Quantification of Western-blots
Western-blot experiments were quantified using Advanced Image Data Analyser Software (AIDA, Raytest GmbH, Straubenhardt, Germany). The total band densities were measured against the local background. Obtained values of M1 or pEGFR(Y1068) were divided through the values of the ERK2 and EGFR loading control, respectively. All data were expressed as means ±SD of three independent experiments.
Indirect immunofluorescence microscopy
Indirect immunofluorescence microscopy was performed as described earlier [6]. Top view images were prepared as compacted Z-Stack images of non-permeabilised cells, using Zeiss AxioVision software. For colocalization analysis, cells were examined by confocal laser-scanning microscopy. Quantification and statistical analysis of colocalization events was calculated as described in [47]. We used BioImageXD-free open source software for analysis and visualization of multidimensional biomedical images (http://www.bioimagexd.net). X-y plane and z-axis views of confocal images were prepared using ZEN 2009 LE software from Zeiss, Germany.
Co-patching of lipid rafts with proteins of interest and colocalization-experiments
FITC-conjugated Choleratoxin beta subunit (CtxB) (Sigma) was used to visualize raft resident ganglioside M1 (GM1) upon infection. Subsequently lipid rafts were cross-linked with a rabbit antiserum against CtxB (Sigma). Samples were incubated for 1 h at 4°C and subsequently for 15 min at 37°C. EGFR and viral HA were visualized by the common immunofluorescence staining protocol.

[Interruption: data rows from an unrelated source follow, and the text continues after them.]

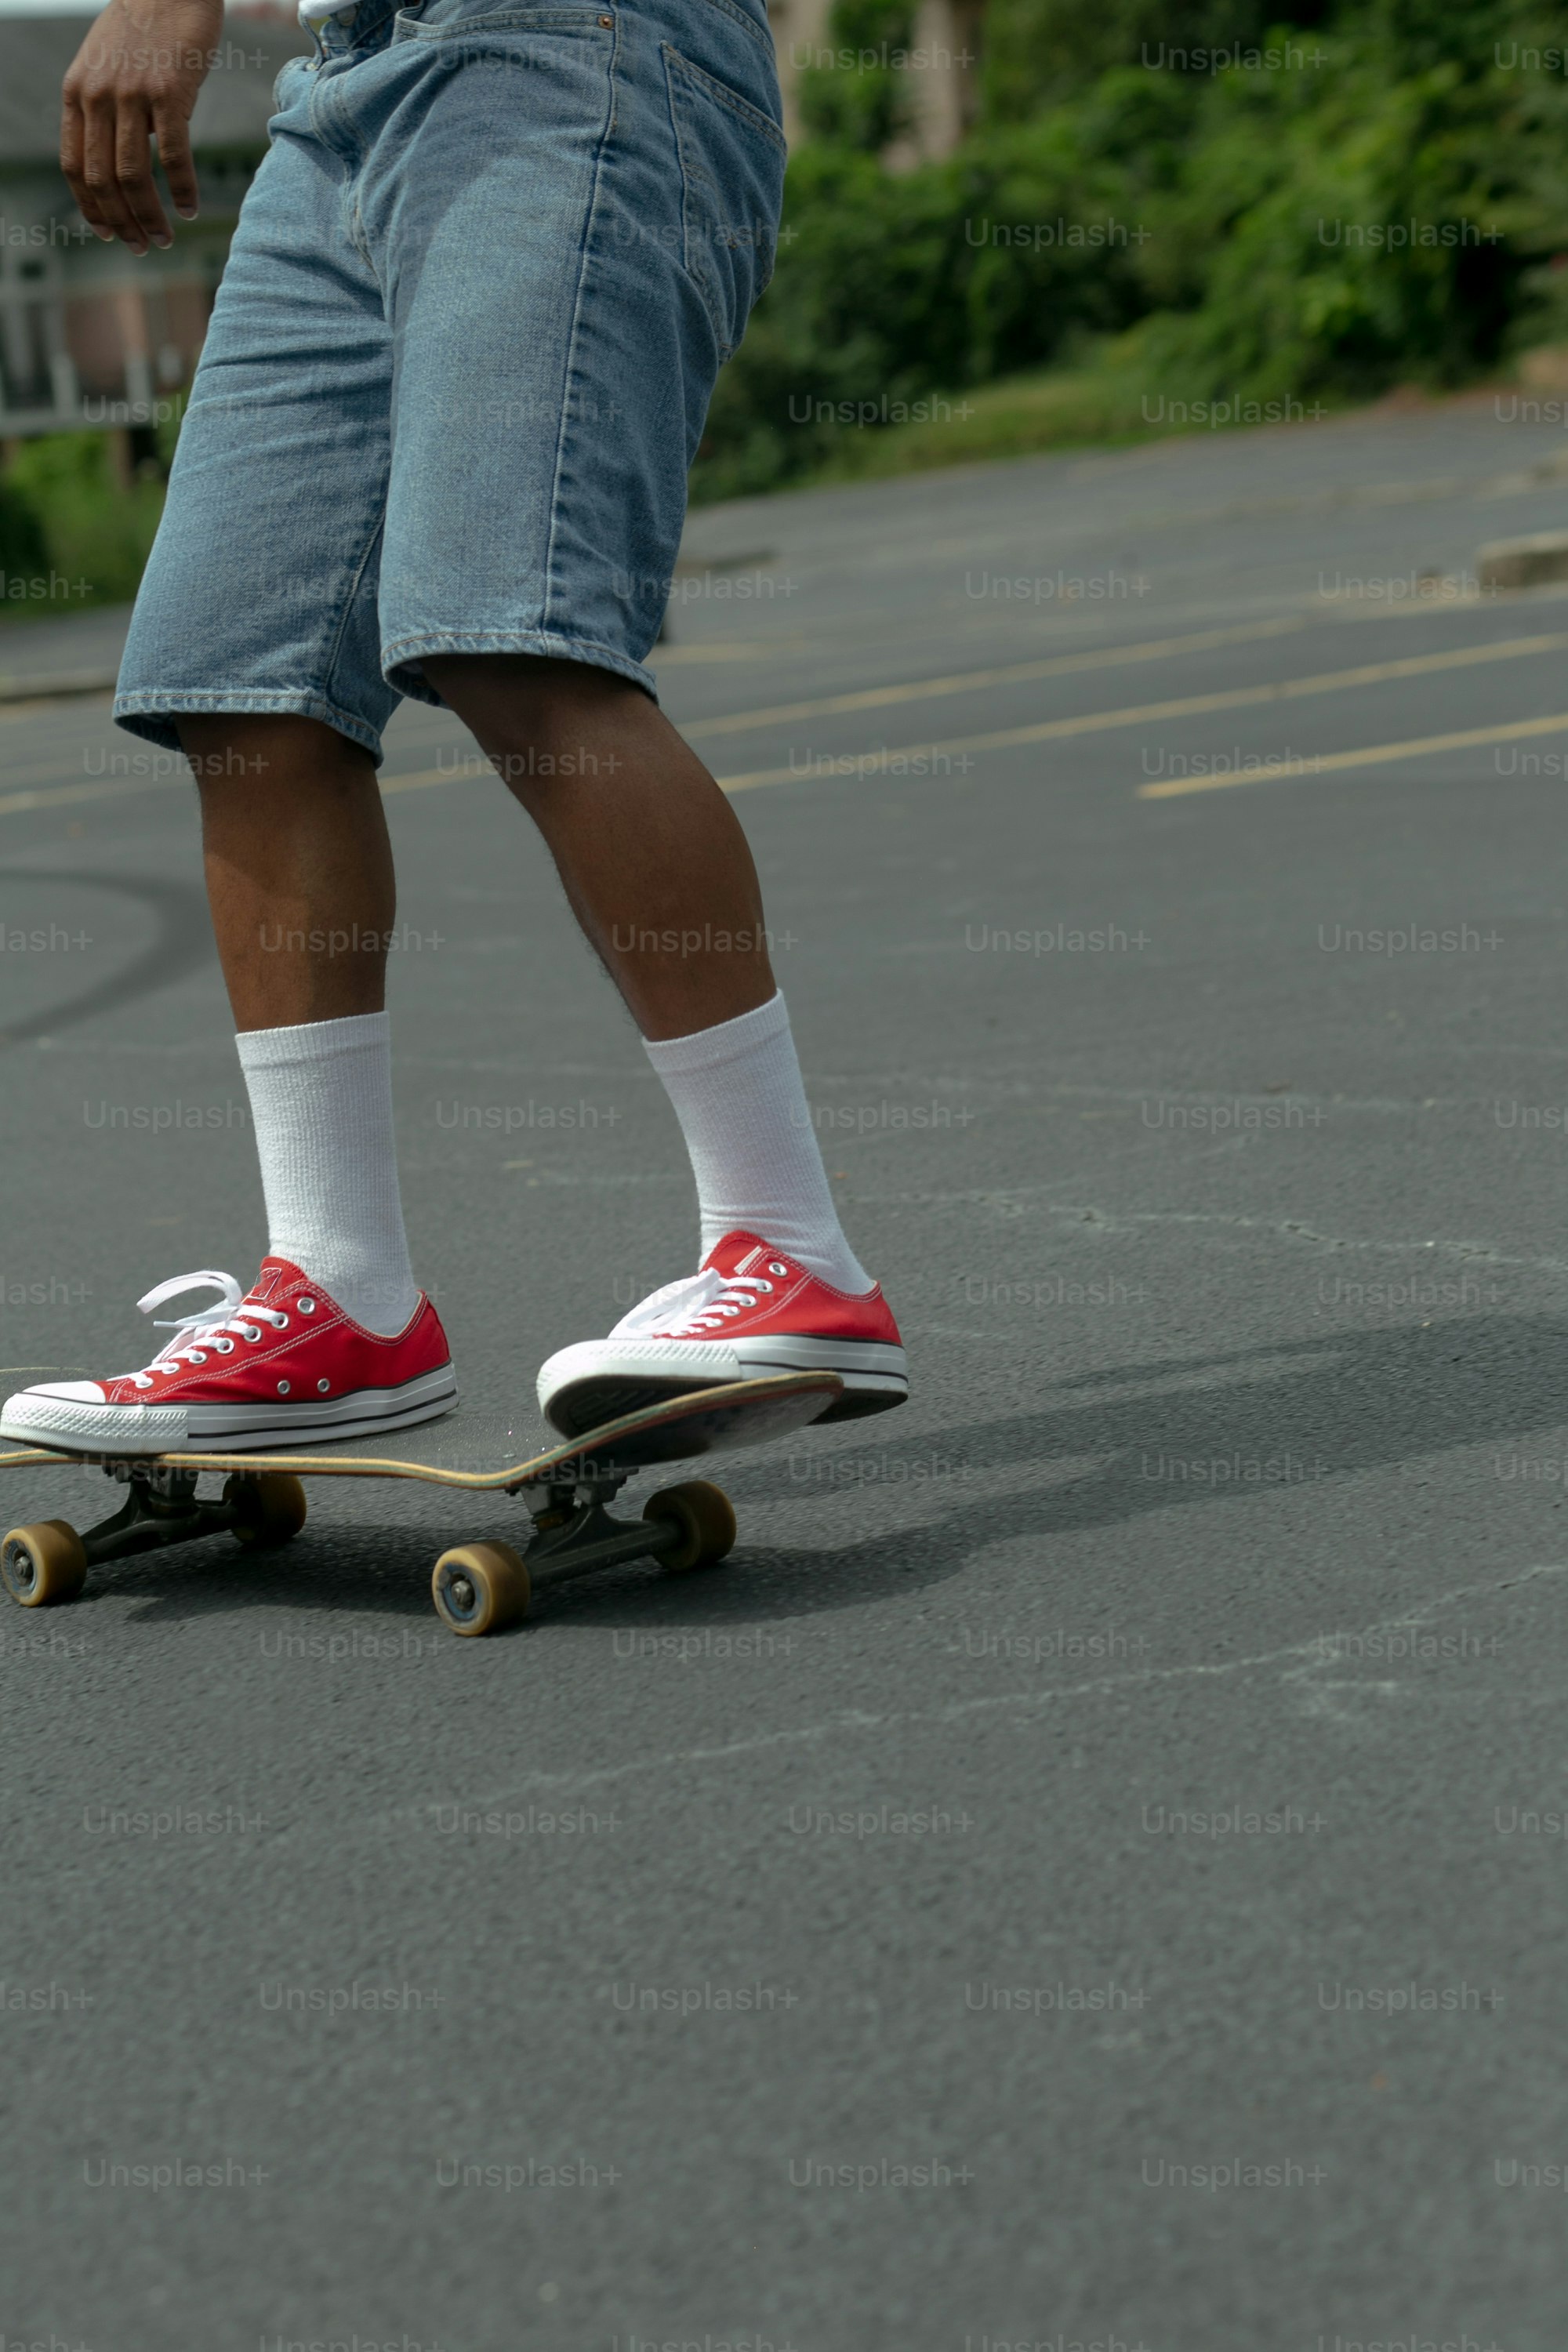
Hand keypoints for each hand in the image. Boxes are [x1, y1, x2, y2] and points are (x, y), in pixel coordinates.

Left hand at [61, 0, 226, 254]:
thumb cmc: (144, 29)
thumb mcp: (107, 67)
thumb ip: (107, 110)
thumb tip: (123, 162)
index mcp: (77, 92)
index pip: (74, 166)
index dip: (90, 208)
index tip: (108, 234)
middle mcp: (98, 95)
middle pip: (103, 180)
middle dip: (122, 223)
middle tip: (143, 246)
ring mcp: (132, 94)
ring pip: (133, 175)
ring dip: (150, 216)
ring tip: (165, 237)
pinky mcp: (169, 92)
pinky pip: (173, 157)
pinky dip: (183, 190)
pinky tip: (191, 209)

An EGFR specific mouse antiserum (Calbiochem), a (HA)-specific rabbit antiserum and a H7-HA mouse antiserum, respectively (kindly provided by H.D. Klenk, University of Marburg, Germany) were used. Methyl-β-cyclodextrin (MCD) (Sigma, Aldrich) was used to deplete cholesterol as described previously [48].

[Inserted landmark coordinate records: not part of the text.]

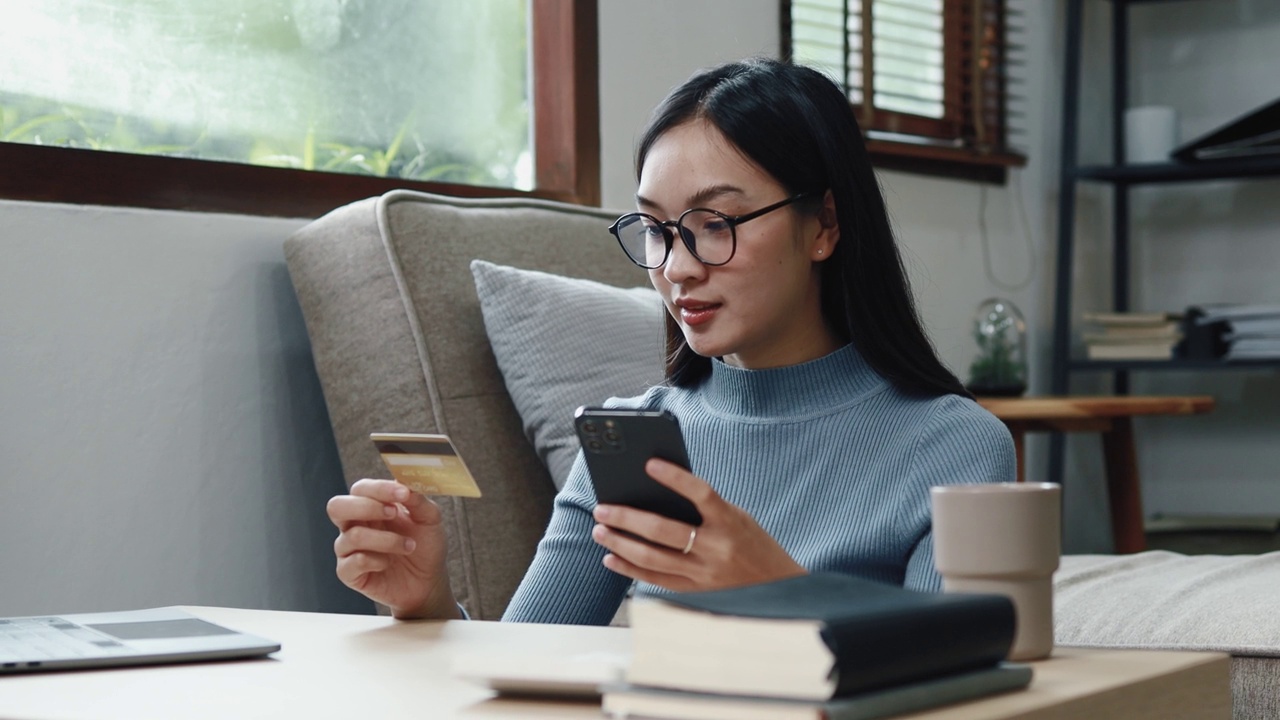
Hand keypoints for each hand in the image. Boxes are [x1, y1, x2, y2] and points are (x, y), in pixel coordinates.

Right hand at [326, 479, 459, 618]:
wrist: (429, 582)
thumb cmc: (425, 546)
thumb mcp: (430, 519)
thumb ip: (418, 500)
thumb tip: (404, 484)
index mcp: (372, 507)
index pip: (361, 489)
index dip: (379, 489)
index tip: (403, 493)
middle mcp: (355, 525)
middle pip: (337, 506)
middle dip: (366, 507)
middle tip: (393, 513)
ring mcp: (349, 549)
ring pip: (352, 536)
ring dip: (385, 540)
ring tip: (408, 546)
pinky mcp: (349, 573)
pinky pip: (352, 563)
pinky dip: (375, 561)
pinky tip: (388, 564)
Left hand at [590, 459, 806, 592]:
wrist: (778, 588)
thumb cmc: (754, 544)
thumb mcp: (738, 518)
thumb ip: (705, 509)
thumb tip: (656, 495)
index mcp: (730, 521)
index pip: (700, 492)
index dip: (675, 477)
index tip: (650, 464)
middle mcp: (716, 548)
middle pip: (663, 531)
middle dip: (627, 518)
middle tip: (603, 508)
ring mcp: (703, 574)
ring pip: (652, 558)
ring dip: (621, 543)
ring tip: (600, 531)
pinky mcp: (695, 592)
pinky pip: (655, 580)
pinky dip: (629, 570)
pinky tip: (612, 559)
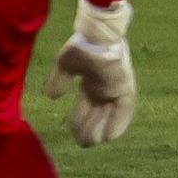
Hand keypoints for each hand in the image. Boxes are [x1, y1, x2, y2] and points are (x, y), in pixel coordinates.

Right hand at [44, 0, 136, 146]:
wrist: (98, 34)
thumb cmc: (82, 45)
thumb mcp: (66, 64)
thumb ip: (60, 79)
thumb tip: (51, 96)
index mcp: (92, 81)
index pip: (87, 106)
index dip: (80, 120)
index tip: (73, 133)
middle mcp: (106, 86)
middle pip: (98, 112)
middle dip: (89, 128)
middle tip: (80, 143)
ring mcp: (117, 86)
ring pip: (110, 113)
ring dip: (101, 128)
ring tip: (91, 142)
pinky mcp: (126, 86)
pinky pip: (125, 109)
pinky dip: (117, 123)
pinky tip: (109, 137)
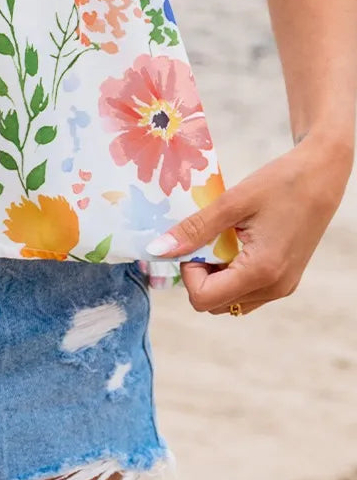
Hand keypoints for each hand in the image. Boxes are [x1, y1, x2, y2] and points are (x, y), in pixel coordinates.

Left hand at [145, 135, 351, 315]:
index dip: (189, 272)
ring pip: (229, 302)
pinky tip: (237, 244)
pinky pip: (246, 292)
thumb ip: (194, 230)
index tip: (195, 242)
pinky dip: (232, 275)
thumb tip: (158, 250)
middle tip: (207, 239)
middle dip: (200, 275)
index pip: (203, 299)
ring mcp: (282, 287)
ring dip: (216, 277)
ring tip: (223, 240)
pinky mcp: (286, 281)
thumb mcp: (232, 202)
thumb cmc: (281, 182)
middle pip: (214, 304)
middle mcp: (274, 288)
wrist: (322, 174)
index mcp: (261, 272)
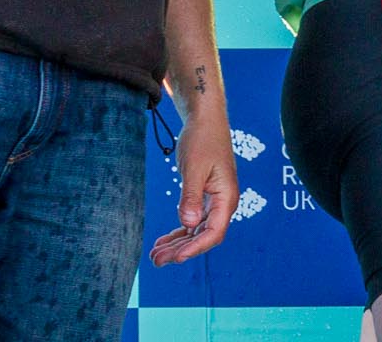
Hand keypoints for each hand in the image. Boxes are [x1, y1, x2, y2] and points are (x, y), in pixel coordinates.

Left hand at [150, 116, 236, 266]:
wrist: (205, 121)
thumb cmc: (203, 140)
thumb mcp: (194, 169)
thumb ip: (191, 197)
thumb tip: (187, 224)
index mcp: (226, 197)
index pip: (213, 232)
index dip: (195, 248)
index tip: (175, 258)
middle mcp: (223, 203)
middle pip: (203, 236)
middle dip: (180, 250)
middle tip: (155, 261)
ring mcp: (214, 201)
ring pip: (196, 231)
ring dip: (177, 244)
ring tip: (155, 255)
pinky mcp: (204, 197)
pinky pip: (192, 221)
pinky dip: (178, 232)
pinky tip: (163, 240)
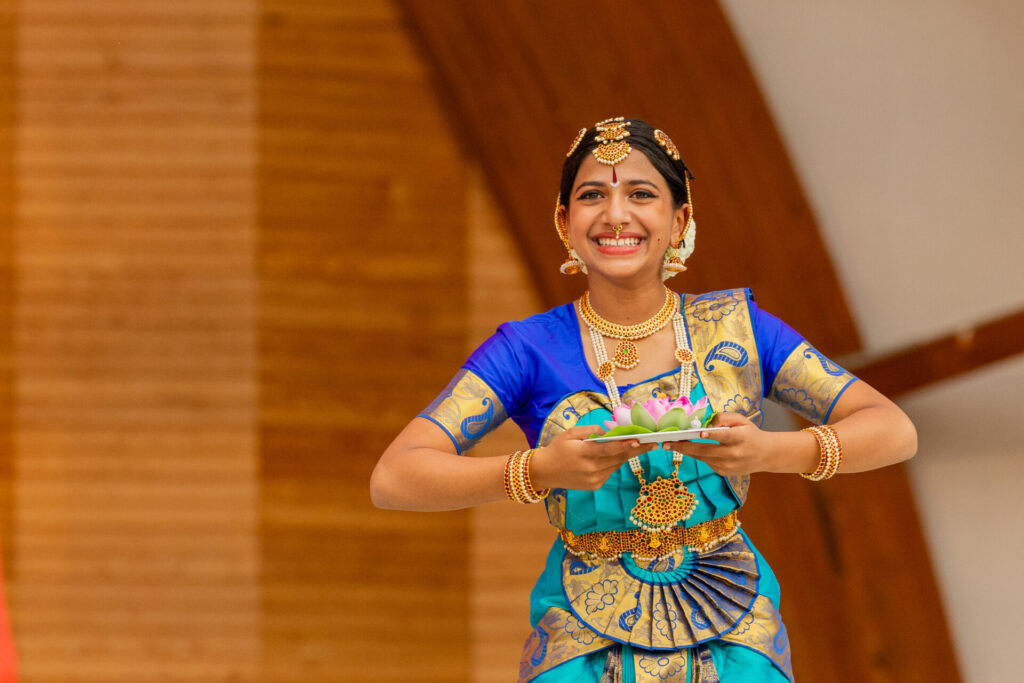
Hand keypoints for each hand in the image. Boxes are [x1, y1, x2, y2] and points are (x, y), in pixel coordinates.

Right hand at [530, 425, 657, 490]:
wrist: (544, 472)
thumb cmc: (557, 449)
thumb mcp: (570, 434)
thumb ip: (590, 431)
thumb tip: (609, 431)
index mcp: (584, 454)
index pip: (609, 449)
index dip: (625, 444)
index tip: (639, 440)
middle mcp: (591, 469)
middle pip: (618, 457)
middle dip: (636, 449)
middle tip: (653, 442)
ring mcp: (594, 479)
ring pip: (616, 465)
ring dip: (627, 455)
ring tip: (641, 445)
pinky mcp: (595, 485)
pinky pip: (610, 471)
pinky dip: (615, 462)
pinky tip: (620, 455)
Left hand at [667, 412, 775, 475]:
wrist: (766, 455)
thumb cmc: (750, 434)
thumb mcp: (741, 420)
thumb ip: (723, 418)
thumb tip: (705, 422)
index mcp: (740, 437)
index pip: (725, 436)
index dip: (712, 434)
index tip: (700, 432)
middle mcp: (734, 454)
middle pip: (706, 450)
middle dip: (684, 446)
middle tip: (667, 442)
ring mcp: (728, 466)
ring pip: (702, 457)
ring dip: (686, 450)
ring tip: (670, 444)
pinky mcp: (724, 473)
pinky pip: (706, 462)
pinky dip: (698, 455)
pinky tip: (690, 448)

To visualize other proteins in immunofluorescence microscopy an antibody against the early endosomal antigen 1 (EEA1) (Acris) and TexasRed labelled transferrin (30 µg ml−1) (Invitrogen) were used.

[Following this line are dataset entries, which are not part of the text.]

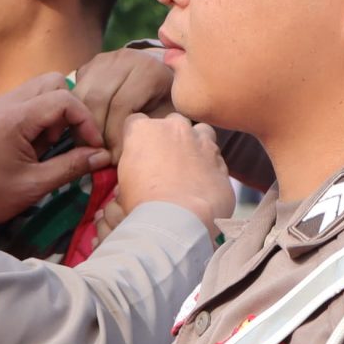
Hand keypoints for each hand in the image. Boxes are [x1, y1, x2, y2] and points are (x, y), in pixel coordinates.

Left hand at [0, 73, 111, 226]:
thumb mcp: (34, 185)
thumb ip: (71, 166)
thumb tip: (103, 157)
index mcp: (13, 120)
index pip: (63, 99)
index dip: (85, 120)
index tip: (91, 145)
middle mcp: (3, 103)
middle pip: (52, 81)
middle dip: (69, 109)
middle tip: (65, 141)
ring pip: (38, 87)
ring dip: (52, 111)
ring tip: (46, 145)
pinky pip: (22, 99)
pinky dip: (35, 114)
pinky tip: (30, 143)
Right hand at [72, 46, 180, 151]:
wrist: (160, 77)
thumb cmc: (164, 102)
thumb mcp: (166, 116)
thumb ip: (147, 132)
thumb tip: (121, 156)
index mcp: (147, 69)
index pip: (121, 104)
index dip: (114, 135)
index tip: (113, 159)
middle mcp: (123, 59)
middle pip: (97, 99)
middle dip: (94, 132)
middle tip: (96, 156)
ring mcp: (102, 61)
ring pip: (81, 96)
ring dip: (81, 126)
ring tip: (89, 148)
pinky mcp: (87, 67)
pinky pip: (74, 94)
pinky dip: (76, 116)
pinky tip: (84, 134)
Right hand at [110, 113, 234, 230]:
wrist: (180, 221)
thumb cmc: (143, 205)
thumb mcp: (122, 189)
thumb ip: (129, 174)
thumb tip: (133, 181)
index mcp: (143, 131)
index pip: (135, 122)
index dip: (136, 139)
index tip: (137, 155)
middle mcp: (174, 128)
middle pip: (171, 122)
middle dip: (168, 137)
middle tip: (164, 162)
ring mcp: (201, 142)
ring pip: (200, 131)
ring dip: (194, 144)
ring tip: (189, 167)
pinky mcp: (221, 161)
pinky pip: (215, 157)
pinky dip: (210, 166)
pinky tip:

Flow cytometry analysis (FACS)
A549 cells were infected with IAV strain FPV or stimulated with EGF, harvested and prepared for flow cytometry analysis with FACSCalibur (Becton Dickinson). Cells were washed with cold PBS, centrifuged for 2 min at 500 g and subsequently incubated with 1.85% formaldehyde for 20 min at room temperature. For intracellular protein stains, cells were permeabilized with 0.2% w/v saponin (Sigma-Aldrich) for 10 min at room temperature. Cells were treated with 1% fetal calf serum and incubated with an EGFR specific mouse antiserum (Calbiochem) or an H7-HA mouse antiserum (kindly provided by H.D. Klenk, University of Marburg, Germany). After several washing steps, cells were incubated with an Alexa Fluor 488 chicken anti-mouse IgG (H+L). Cells were resuspended in PBS and subjected to FACS analysis.